● WHAT YOU HAVE TO DO
Copy every line from the one containing "Can you recover" through the last line of the records below, both included, and nothing else.

● DATA FOR PROCESSING
---

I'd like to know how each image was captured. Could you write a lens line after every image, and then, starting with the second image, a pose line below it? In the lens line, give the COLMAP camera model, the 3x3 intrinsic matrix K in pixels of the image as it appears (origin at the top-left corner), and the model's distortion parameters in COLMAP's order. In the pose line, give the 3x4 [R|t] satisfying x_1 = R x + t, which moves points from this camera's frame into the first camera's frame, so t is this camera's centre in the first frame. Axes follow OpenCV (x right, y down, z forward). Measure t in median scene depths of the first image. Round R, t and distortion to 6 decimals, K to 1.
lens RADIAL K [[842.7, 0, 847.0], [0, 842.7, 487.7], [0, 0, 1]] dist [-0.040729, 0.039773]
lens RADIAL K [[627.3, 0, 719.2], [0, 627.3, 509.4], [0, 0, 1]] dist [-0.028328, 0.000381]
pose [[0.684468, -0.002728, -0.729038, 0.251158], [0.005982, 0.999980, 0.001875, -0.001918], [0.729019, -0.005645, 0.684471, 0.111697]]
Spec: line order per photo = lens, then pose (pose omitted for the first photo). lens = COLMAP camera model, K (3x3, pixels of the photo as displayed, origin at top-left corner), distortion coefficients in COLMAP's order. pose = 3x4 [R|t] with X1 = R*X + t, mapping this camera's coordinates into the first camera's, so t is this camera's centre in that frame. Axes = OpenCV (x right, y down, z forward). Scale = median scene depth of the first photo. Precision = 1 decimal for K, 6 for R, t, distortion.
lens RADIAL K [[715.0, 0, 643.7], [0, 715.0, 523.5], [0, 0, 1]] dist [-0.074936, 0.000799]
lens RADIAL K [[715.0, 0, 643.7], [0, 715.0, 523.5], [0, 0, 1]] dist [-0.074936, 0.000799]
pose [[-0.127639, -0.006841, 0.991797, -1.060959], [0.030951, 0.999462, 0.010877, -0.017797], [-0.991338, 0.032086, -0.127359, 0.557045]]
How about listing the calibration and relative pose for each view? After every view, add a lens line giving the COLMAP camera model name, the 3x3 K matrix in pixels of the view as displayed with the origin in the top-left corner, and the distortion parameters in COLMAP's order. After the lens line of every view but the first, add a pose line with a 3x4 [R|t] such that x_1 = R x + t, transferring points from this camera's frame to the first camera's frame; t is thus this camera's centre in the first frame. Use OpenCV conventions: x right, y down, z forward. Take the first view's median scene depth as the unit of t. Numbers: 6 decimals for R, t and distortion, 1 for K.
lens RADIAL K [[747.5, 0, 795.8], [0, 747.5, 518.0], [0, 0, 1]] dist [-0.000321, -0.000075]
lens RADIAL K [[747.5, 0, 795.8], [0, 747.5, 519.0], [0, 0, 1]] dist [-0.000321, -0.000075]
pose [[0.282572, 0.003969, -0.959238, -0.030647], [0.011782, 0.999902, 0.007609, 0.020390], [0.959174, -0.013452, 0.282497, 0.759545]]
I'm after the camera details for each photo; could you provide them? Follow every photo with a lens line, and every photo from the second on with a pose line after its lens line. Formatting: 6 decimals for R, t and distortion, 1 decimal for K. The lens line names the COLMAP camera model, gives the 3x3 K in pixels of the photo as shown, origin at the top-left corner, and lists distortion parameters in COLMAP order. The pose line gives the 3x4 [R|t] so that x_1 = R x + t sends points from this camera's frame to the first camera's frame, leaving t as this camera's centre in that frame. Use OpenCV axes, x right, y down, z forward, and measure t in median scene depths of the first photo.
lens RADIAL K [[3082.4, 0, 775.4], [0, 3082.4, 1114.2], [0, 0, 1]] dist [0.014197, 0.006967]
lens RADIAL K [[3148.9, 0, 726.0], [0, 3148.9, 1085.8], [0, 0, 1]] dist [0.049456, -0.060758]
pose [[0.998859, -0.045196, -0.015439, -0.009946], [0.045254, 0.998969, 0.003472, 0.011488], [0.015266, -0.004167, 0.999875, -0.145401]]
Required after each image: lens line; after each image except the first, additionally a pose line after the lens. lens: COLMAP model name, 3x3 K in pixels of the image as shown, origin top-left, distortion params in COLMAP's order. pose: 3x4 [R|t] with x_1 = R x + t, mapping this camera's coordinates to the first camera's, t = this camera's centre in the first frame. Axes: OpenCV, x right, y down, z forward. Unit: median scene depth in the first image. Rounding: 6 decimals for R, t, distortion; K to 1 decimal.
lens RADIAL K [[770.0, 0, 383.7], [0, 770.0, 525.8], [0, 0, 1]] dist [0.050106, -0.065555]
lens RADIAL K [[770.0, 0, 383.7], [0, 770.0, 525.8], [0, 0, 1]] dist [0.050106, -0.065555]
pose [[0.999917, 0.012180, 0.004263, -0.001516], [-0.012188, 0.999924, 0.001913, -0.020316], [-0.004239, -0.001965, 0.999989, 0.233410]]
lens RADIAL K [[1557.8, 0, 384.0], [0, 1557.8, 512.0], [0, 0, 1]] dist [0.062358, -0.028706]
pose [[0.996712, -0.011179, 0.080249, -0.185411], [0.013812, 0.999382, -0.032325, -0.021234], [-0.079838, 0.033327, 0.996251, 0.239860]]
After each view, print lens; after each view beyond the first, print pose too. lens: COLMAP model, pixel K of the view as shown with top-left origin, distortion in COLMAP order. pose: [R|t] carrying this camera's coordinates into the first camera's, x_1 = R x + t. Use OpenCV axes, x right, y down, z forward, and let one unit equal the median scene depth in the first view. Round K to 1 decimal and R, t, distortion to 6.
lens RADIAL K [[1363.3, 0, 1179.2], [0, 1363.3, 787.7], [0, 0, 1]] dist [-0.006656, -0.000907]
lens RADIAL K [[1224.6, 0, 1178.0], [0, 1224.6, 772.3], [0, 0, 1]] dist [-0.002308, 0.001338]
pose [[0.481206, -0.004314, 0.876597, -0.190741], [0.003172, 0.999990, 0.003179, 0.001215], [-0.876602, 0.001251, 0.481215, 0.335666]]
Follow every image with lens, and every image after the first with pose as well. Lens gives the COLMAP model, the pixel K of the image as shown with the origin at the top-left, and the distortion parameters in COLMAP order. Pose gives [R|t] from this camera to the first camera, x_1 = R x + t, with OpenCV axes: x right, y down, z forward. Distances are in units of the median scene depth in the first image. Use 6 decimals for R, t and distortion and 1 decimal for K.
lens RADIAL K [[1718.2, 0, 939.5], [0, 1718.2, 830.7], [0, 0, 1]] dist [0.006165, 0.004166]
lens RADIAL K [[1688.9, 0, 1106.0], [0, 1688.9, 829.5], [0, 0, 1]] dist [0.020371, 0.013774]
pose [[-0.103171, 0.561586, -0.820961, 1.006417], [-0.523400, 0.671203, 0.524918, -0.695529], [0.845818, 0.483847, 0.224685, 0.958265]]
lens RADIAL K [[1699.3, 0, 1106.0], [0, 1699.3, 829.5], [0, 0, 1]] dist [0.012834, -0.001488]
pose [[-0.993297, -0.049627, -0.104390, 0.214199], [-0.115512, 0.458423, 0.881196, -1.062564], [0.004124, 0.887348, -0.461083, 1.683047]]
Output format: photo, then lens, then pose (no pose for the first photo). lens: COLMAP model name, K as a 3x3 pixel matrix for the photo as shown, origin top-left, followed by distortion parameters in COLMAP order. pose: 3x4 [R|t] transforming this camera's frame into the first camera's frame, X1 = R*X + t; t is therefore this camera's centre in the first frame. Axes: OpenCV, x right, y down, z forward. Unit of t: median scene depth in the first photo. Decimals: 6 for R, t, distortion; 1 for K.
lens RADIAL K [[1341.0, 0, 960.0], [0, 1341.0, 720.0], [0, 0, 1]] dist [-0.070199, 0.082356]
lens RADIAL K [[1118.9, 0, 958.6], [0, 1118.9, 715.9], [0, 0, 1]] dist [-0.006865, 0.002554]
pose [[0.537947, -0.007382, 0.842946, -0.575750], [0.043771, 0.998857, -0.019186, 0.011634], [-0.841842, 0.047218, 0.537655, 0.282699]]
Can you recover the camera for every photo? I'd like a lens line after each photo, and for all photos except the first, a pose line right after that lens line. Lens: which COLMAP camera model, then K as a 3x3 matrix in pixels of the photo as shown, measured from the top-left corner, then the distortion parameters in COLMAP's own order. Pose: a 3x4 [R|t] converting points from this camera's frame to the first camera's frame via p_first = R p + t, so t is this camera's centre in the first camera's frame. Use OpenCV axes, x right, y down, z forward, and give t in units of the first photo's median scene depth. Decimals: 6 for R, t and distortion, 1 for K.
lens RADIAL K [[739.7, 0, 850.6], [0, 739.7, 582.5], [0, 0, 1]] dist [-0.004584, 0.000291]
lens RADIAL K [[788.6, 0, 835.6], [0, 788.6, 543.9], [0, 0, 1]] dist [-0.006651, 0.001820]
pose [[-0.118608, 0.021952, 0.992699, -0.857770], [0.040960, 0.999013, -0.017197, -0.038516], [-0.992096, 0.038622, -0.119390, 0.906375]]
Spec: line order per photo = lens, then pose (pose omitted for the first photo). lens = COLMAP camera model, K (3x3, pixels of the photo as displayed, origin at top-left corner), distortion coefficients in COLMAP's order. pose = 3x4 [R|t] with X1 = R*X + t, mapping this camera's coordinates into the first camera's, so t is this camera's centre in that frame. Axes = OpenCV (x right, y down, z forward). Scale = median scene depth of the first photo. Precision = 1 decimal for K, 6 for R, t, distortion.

---

● ANSWER FOR THIS EXERCISE
Can you recover the camera for every photo? I'd like a lens line after each photo, and for all photos except the first, a pose line right after that lens line. Lens: which COLMAP camera model, then K as a 3x3 matrix in pixels of the photo as shown, measured from the top-left corner, then the distortion parameters in COLMAP's own order. Pose: a 3x4 [R|t] converting points from this camera's frame to the first camera's frame via p_first = R p + t, so t is this camera's centre in the first camera's frame. Use OpenCV axes, x right, y down, z forward, and give t in units of the first photo's median scene depth. Decimals: 6 for R, t and distortion, 1 for K.
lens RADIAL K [[739.7, 0, 850.6], [0, 739.7, 582.5], [0, 0, 1]] dist [-0.004584, 0.000291]
lens RADIAL K [[788.6, 0, 835.6], [0, 788.6, 543.9], [0, 0, 1]] dist [-0.006651, 0.001820]
pose [[-0.118608, 0.021952, 0.992699, -0.857770], [0.040960, 0.999013, -0.017197, -0.038516], [-0.992096, 0.038622, -0.119390, 0.906375]]
Spec: line order per photo = lens, then pose (pose omitted for the first photo). lens = COLMAP camera model, K (3x3, pixels of the photo as displayed, origin at top-left corner), distortion coefficients in COLMAP's order. pose = 3x4 [R|t] with X1 = R*X + t, mapping this camera's coordinates into the first camera's, so t is this camera's centre in that frame. Axes = OpenCV (x right, y down, z forward). Scale = median scene depth of the first photo. Precision = 1 decimal for K, 6 for R, t, distortion.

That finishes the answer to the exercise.